WHAT TO PRODUCE. Starting at the first line of the listing below, repeat each line exactly until the line containing "2011-12 | 399", which you include. Leave out pictures.
+---+
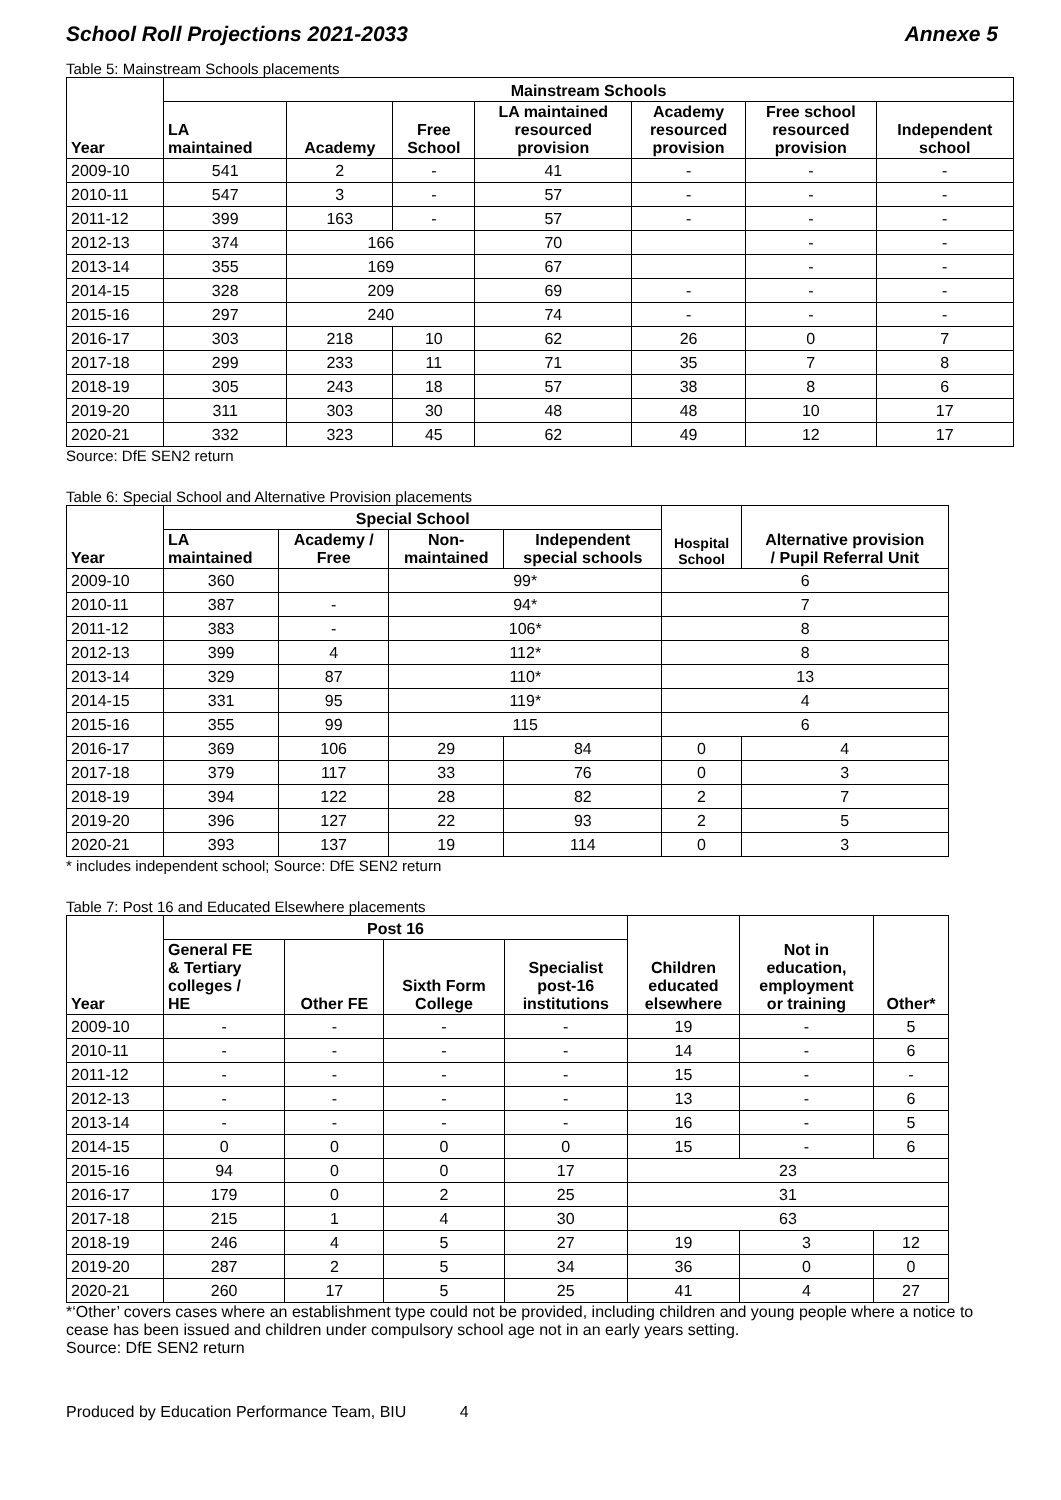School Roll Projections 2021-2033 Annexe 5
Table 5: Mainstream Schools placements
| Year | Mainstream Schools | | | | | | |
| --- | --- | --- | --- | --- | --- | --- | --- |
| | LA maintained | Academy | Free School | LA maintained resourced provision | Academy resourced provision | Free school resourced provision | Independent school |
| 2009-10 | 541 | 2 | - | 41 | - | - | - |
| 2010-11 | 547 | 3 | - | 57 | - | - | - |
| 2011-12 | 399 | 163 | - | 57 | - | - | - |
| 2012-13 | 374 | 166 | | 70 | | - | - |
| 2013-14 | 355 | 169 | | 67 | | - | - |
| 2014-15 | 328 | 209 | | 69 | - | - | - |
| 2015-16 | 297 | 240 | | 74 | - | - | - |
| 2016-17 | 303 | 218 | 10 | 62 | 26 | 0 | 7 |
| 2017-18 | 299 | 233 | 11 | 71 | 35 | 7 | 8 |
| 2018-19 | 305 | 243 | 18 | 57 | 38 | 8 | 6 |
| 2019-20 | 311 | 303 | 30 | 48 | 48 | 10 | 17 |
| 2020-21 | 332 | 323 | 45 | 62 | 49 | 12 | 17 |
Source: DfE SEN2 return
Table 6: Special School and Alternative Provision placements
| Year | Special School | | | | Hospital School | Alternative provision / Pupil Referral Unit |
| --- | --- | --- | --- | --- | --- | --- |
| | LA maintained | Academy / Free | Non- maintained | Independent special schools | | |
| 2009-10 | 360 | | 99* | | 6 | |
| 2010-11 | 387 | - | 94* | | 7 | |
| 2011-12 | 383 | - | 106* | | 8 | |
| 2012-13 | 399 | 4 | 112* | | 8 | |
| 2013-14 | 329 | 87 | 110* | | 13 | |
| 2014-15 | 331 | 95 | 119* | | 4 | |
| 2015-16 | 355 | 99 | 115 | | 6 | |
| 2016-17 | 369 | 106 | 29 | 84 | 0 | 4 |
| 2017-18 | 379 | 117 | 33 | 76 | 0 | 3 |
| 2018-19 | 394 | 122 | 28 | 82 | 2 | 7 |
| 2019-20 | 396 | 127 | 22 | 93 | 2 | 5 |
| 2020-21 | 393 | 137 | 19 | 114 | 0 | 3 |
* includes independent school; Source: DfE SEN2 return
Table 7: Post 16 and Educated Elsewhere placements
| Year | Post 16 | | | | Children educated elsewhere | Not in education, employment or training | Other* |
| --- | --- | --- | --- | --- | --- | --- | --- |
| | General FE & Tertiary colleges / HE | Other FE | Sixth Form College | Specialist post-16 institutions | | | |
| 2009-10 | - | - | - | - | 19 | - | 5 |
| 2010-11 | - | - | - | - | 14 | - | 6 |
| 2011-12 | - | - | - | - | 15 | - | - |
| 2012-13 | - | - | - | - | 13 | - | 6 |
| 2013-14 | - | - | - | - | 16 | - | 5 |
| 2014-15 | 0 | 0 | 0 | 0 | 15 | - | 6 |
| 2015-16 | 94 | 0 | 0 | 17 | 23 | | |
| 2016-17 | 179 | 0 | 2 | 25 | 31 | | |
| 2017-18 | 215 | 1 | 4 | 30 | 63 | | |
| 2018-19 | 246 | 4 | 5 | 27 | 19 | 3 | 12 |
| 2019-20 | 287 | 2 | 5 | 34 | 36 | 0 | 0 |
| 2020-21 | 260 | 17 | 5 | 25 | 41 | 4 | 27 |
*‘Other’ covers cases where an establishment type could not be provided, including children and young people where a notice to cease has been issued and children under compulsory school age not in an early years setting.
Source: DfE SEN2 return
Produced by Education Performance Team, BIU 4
+---+
RESPONSE TO THE TASK.
School Roll Projections 2021-2033 Annexe 5
Table 5: Mainstream Schools placements
| Year | Mainstream Schools | | | | | | |
| --- | --- | --- | --- | --- | --- | --- | --- |
| | LA maintained | Academy | Free School | LA maintained resourced provision | Academy resourced provision | Free school resourced provision | Independent school |
| 2009-10 | 541 | 2 | - | 41 | - | - | - |
| 2010-11 | 547 | 3 | - | 57 | - | - | - |
| 2011-12 | 399 | 163 | - | 57 | - | - | - |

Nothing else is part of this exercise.